Estuvo abierto a todas las influencias literarias y culturales, y supo recrearlas en su escritura, absolutamente personal e irrepetible en su estilo. Hasta de la India tomó préstamos lingüísticos.
No hizo la menor concesión al costumbrismo populista, aunque fue brillante al describir la vida madrileña o neoyorquina y las costumbres de diversas sociedades y de sus varios sectores. No desdeñó la voz americana ni la jerga popular que empleaba dosificadamente, en el momento oportuno, con sabiduría de lexicógrafo y precisión académica. Fue un maestro del neologismo: por centenares los creó, con la pulcritud de un orfebre de la lengua.
Impresionan la seguridad de sus descripciones, la viveza de sus diálogos en que se mezcla el fluir de la conciencia anticipándose más de una vez en el empleo del monólogo interior, su apretada capacidad narrativa observada recientemente por Salvador Redonet y José Massip.
"Lola, jolongo, llorando en el balcón". Suprema síntesis para narrar su salida hacia Cuba desde República Dominicana en su Diario de campaña. En casos como ese, su escritura recuerda al guion cinematográfico, a sus procedimientos por corte, al nerviosismo de la cámara de un arte que no llegó a conocer.
Lírico exaltado, como corresponde a quien escribía para emocionar a sus lectores, combinaba esa cualidad con una extraordinaria capacidad de análisis en sus artículos en el periódico Patria, en sus ensayos como en "Nuestra América" -joya suprema del género-, en sus crónicas acerca de la Conferencia Panamericana de Washington, cuando denunció el inicio de la expansión estadounidense hacia Latinoamérica. Su pensamiento se expresaba naturalmente de manera metafórica; por eso tantos hallan poesía en todos sus textos.
Escribía sin cesar. No lo hacía por disciplina sino por necesidad de trasmitir, de comunicar, de sentirse vivo. Con probabilidad escribía sus textos de una sentada, aunque evidentemente volvía sobre ellos, sin recalentamientos ni artificios, como dijo que trabajaba sus Versos libres. Y aún tuvo tiempo para desarrollar una obra práctica tan vasta que parece imposible en sus cortos 42 años de vida: pelear sin descanso por la independencia de Cuba y organizar la última guerra a tal fin mediante el Partido Revolucionario Cubano.

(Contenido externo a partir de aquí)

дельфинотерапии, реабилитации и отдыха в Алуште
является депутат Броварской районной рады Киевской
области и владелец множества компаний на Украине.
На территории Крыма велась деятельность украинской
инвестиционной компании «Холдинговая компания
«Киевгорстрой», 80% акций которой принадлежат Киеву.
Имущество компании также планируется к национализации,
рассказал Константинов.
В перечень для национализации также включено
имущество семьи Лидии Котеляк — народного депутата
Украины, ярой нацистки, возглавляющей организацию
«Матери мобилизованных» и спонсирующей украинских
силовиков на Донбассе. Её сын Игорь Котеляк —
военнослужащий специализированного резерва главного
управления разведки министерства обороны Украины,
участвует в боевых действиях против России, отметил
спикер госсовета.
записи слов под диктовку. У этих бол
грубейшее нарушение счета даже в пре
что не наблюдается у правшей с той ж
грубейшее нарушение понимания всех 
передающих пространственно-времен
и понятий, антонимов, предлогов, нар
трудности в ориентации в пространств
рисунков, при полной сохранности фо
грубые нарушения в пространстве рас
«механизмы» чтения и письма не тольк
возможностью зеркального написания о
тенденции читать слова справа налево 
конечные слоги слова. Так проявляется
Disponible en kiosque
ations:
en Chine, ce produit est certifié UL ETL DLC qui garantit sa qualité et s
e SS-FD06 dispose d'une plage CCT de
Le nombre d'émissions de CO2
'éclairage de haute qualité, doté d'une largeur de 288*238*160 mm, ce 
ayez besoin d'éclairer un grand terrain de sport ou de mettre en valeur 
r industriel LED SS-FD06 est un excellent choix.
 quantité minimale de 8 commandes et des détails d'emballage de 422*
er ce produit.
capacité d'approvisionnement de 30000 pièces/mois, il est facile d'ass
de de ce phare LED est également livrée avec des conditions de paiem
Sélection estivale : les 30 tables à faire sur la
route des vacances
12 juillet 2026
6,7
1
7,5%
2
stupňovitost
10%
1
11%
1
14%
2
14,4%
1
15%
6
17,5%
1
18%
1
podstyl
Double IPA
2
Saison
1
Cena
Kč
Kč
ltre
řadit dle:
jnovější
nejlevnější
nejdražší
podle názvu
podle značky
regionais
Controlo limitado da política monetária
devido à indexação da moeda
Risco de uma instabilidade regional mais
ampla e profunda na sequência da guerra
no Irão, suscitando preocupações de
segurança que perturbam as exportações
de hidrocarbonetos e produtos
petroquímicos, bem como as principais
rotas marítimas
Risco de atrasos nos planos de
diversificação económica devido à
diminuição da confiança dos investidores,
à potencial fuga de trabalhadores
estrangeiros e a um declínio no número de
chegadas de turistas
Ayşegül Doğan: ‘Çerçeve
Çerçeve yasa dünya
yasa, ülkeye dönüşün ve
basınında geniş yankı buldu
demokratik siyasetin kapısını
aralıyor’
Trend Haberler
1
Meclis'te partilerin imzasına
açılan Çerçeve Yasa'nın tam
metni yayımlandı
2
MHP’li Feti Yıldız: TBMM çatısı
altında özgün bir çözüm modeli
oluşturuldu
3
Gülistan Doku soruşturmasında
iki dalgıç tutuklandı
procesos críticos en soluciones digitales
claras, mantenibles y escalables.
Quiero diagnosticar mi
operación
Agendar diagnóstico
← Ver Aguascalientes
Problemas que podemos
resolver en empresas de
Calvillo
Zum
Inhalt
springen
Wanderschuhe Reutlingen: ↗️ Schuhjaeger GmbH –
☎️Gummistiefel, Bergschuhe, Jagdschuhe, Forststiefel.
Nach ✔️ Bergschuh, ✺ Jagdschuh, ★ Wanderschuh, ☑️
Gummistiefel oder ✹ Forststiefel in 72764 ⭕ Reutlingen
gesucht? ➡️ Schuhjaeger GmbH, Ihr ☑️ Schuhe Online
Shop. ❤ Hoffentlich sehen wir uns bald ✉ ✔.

Fue, sin dudas, un modelo del escritor comprometido o, mejor, un hombre de acción que hizo de la escritura el fértil campo de su faena de servicio patriótico y humano. Fue una firme voluntad artística, un enamorado de la palabra y de su lengua, una mente inquieta y febril necesitada de expresarse por escrito, un alma que se abría y se entregaba en sus textos. Fue José Martí un escritor pleno, total, agónico.